How do I loop variable names based on values in a list

I have this list with five heights in it and I want to put it in a loop to create five separate dataframes indexed by these numbers. This would include creating a column name based on different height, reading a csv file and assigning the colNames to it, and finally dropping the unused columns. I have multiple blocks of the same code to do this but I want to learn how to do it with a loop so I can clean up my script.

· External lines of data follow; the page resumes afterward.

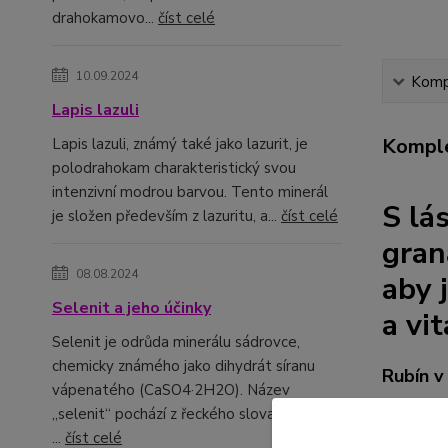
drahokamovo...
číst celé
10.09.2024
Kompl
Lapis lazuli
Komple
Lapis lazuli, známý také jako lazurit, je
polodrahokam charakteristický svou
intenzivní modrou barvou. Tento minerál
S lá
je složen především z lazuritu, a...
číst celé
gran
08.08.2024
aby
Selenit a jeho účinky
a vit
Selenit je odrůda minerálu sádrovce,
chemicky známého jako dihydrát síranu
Rubín v 
vápenatého (CaSO4·2H2O). Název
„selenit“ pochází z řeckého slova „selene“,
Rubín v 
...
číst celé
naše vním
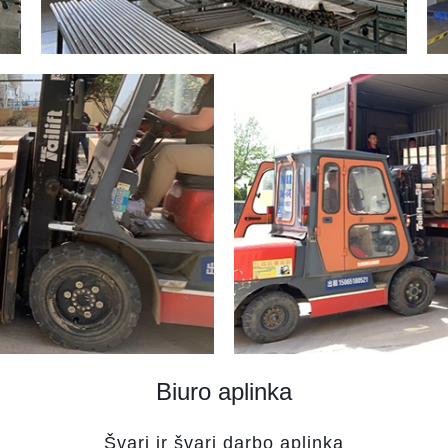
Biuro aplinka
Švari ir švari darbo aplinka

I get a NameError: name 'colNames' is not defined.

    i = 0
    height = ['0', '5', '15', '25', '50']
    while i < len(height):
        colNames["height{}".format(i)] = ["A", "B_%s" % height, "C", "D"]
        df["height{}".format(i)] = pd.read_csv("test%s.csv" % height, names = colNames["height{}".format(i)])
        df["height{}".format(i)].drop(labels = ["A", "C"],axis = 1, inplace = True)

        i += 1

Expected results

colNames0 = ["A", "B_0", "C", "D"]
df0 = pd.read_csv("test0.csv", names = colNames0])
df0.drop(labels = ["A", "C"], axis = 1, inplace = True)

...

colNames50 = ["A", "B_0", "C", "D"]
df50 = pd.read_csv("test50.csv", names = colNames50])
df50.drop(labels = ["A", "C"], axis = 1, inplace = True)


Solution 1:

Trying to name separate DataFrames in this way is a bit unwieldy in Python, but here is how I might go about writing a loop for the problem you pose:

dflist = []

for num, height in enumerate(['0', '5', '15', '25', '50']):
    dflist.append(pd.read_csv('test{}.csv'.format(height), names=['A', 'B{}'.format(height), 'C', 'D'])[['B{}'.format(height), 'D']])

You would not have DataFrames named df0, df5, ..., but will rather have a list of DataFrames. Unless there is a reason to save the various column names, you can just name your columns directly in the call to pd.read_csv. Additionally, selecting only the columns you want to keep at the end of the line is a little more streamlined than dropping the others in a separate command. As a side note,

df['newname'] = value

is a way to make a new column in an existing DataFrame, not a way to define a DataFrame.

The reason you are getting a NameError is because the syntax

colNames[x] = value

assumes you are trying to assign the value to a pre-existing object named "colNames".